Para o governo, a medida está longe de ser um movimento de estagnação. Pelo contrário, trata-se de uma estratégia de proteção frente a incertezas hidrológicas, agravadas pela iminência do fenômeno El Niño. Embora o sistema tenha sido reforçado por contratações recentes, a avaliação técnica indica que a margem de segurança ainda exige atenção rigorosa para evitar falhas no suprimento.
Busca por eficiência nos modelos de operação
Durante o evento, Gustavo Ataíde reconheceu que a cadeia de modelos computacionais utilizada pelo setor atingiu o seu limite de eficácia. A dificuldade de representar a realidade operativa com precisão tem obrigado o regulador a depender de mecanismos auxiliares de proteção, como o próprio CVaR.
“Com uma melhor representação da realidade, vamos ficar menos dependentes de mecanismos auxiliares de aversão ao risco”, pontuou o secretário, ao defender uma revisão profunda nas ferramentas de modelagem.
Para mudar esse cenário, o MME já deu o primeiro passo: solicitou ao comitê técnico do CMO PLD um roteiro detalhado para a modernização das metodologias. A intenção é reduzir o uso de soluções paliativas e construir, a médio e longo prazo, um sistema mais robusto e transparente.
Integração institucional como prioridade
O plano de ação do ministério está dividido em duas frentes. Enquanto no curto prazo ocorrem ajustes pontuais na representação de usinas hidrelétricas e fontes renováveis, o foco estrutural reside na criação de uma nova base de modelos eletroenergéticos.
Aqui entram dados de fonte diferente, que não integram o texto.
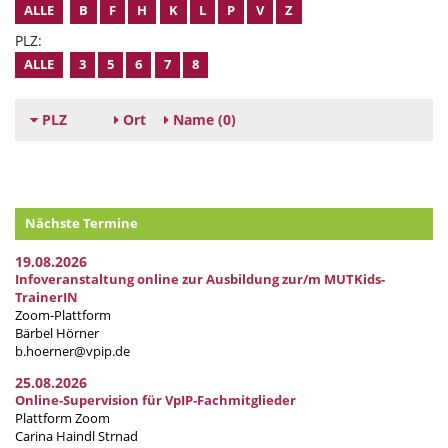
ALLE
B
F
H
K
L
P
V
Z
PLZ:
ALLE
3
5
6
7
8
PLZ
Ort
Name
(0)
Nächste Termine
19.08.2026
Infoveranstaltung online zur Ausbildung zur/m MUTKids-
TrainerIN
Zoom-Plattform
Bärbel Hörner
b.hoerner@vpip.de
25.08.2026
Online-Supervision für VpIP-Fachmitglieder
Plattform Zoom
Carina Haindl Strnad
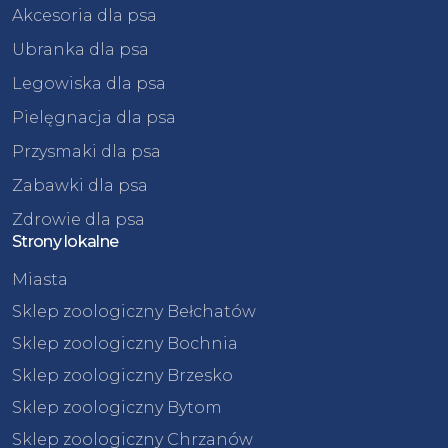
Akcesoria dla psa
Ubranka dla psa
Legowiska dla psa
Pielęgnacja dla psa
Przysmaki dla psa
Zabawki dla psa
Zdrowie dla psa
Strony lokalne
Miasta
Sklep zoologiczny Bełchatów
Sklep zoologiczny Bochnia
Sklep zoologiczny Brzesko
Sklep zoologiczny Bytom
Sklep zoologiczny Chrzanów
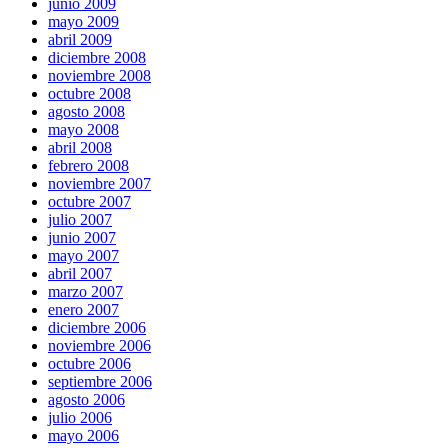
junio 2009
mayo 2009
abril 2009
diciembre 2008
noviembre 2008
octubre 2008
agosto 2008
mayo 2008
abril 2008
febrero 2008
noviembre 2007
octubre 2007
julio 2007
junio 2007
mayo 2007
abril 2007
marzo 2007
enero 2007
diciembre 2006
noviembre 2006
octubre 2006
septiembre 2006
agosto 2006
julio 2006
mayo 2006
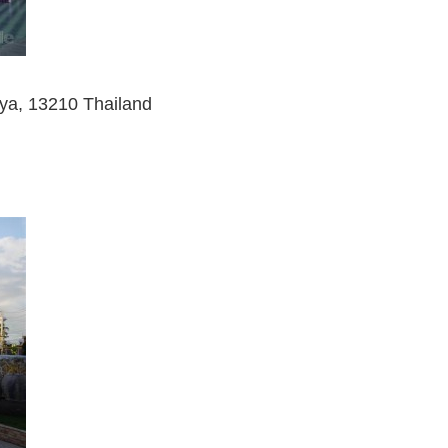
a, 13210 Thailand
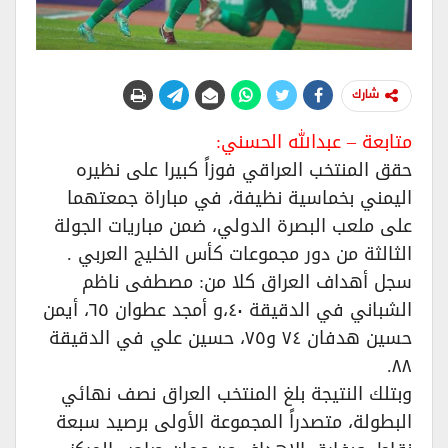
شارك
متابعة – عبدالله الحسني:
حقق المنتخب العراقي فوزاً كبيرا على نظيره
اليمني بخماسية نظيفة، في مباراة جمعتهما
على ملعب البصرة الدولي، ضمن مباريات الجولة
الثالثة من دور مجموعات كأس الخليج العربي .
سجل أهداف العراق كلا من: مصطفى ناظم
الشباني في الدقيقة ٤٠،و أمجد عطوان ٦٥، أيمن
حسين هدفان ٧٤ و٧٥، حسين علي في الدقيقة
٨٨.
وبتلك النتيجة بلغ المنتخب العراق نصف نهائي
البطولة، متصدراً المجموعة الأولى برصيد سبعة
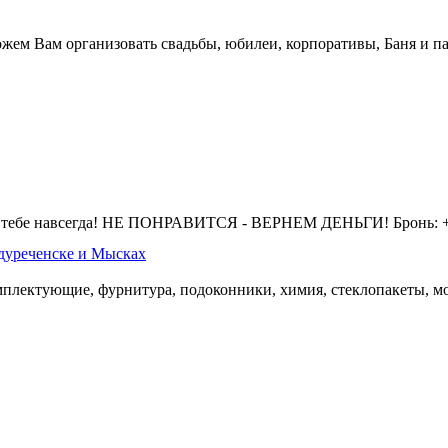
жем Вам организовать свадьбы, юбилеи, корпоративы, Баня и па
 тебе навсегда! НЕ ПОНРАВИТСЯ - ВЕРНЕМ ДЕНЬГИ! Бронь: +7 
дуреченске и Мысках
омплектующие, фурнитура, подоконники, химия, стеклопакеты, мо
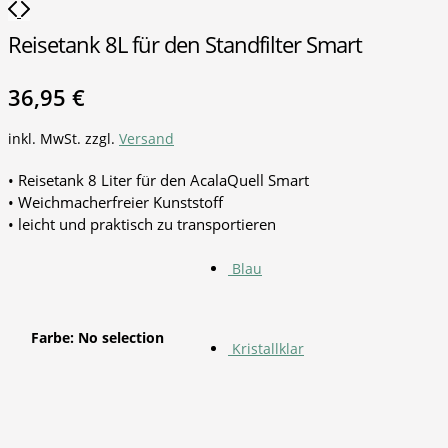
Reisetank 8L für den Standfilter Smart
36,95
€
inkl. MwSt.
zzgl.
Versand
• Reisetank 8 Liter für den AcalaQuell Smart
• Weichmacherfreier Kunststoff
• leicht und praktisch zu transportieren
Blau
Farbe
:
No selection
Kristallklar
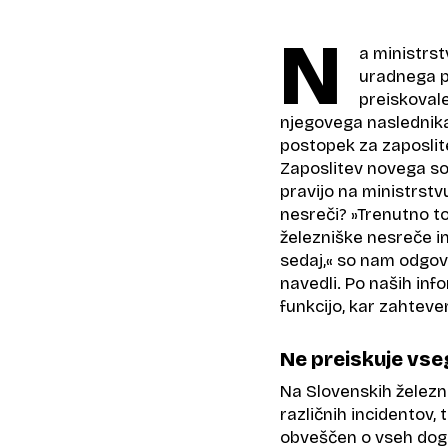
N
a ministrs
uradnega pr
preiskoval
njegovega naslednika
postopek za zaposlite
Zaposlitev novega sod
pravijo na ministrstv
nesreči? »Trenutno to
železniške nesreče in 
sedaj,« so nam odgovo
navedli. Po naših infor
funkcijo, kar zahteven
Ne preiskuje vseg
Na Slovenskih železni
različnih incidentov,
obveščen o vseh dogo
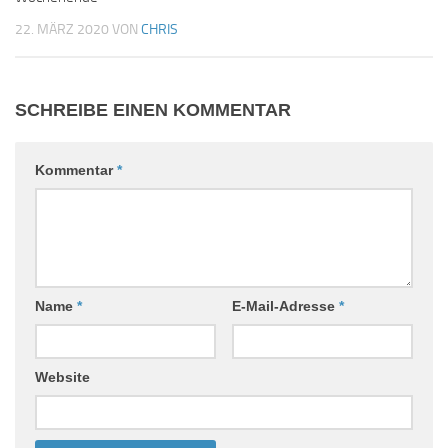
22. MÄRZ 2020
VON
CHRIS
SCHREIBE EINEN KOMMENTAR
Kommentar
*
Name
*
E-Mail-Adresse
*
Website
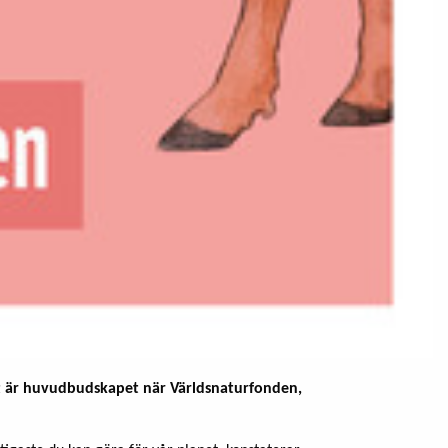
et är huvudbudskapet när Världsnaturfonden,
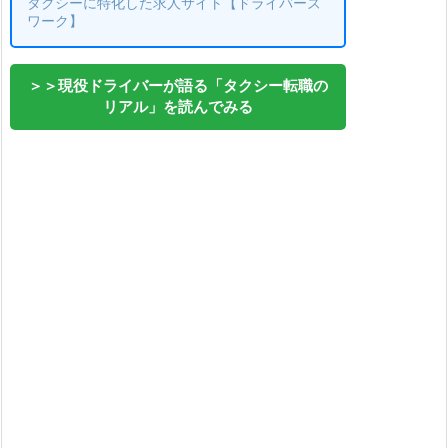
タクシーに特化した求人サイト【ドライバーズ
ワーク】
＞＞現役ドライバーが語る「タクシー転職の
リアル」を読んでみる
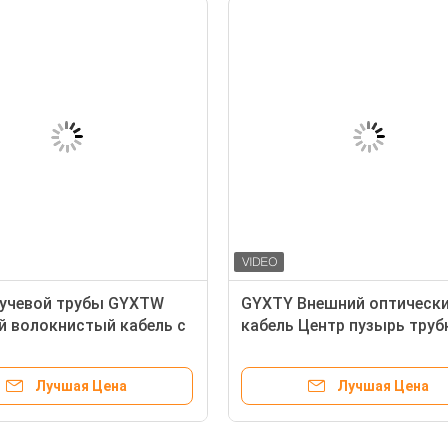
лучевой трубы GYXTW
GYXTY Внешний оптическ
й волокнистый кабель с
кабель Центр пузырь труб
льным сопротивлением
наземных
й силы
Лучшая Цена
Лучшая Цена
O objetivo é integrar órgãos como o ONS (Operador Nacional do Sistema), a EPE (Empresa de Pesquisa Energética) e a CCEE (Câmara de Comercialização de Energia Elétrica) em uma plataforma comum. Segundo o secretário, a fragmentação de ferramentas gera distorções e insegurança. Ao unificar os processos de planejamento da expansão, da operação e da formação de preços, o governo pretende conferir maior previsibilidade aos agentes e estabilidade a todo o mercado de energia.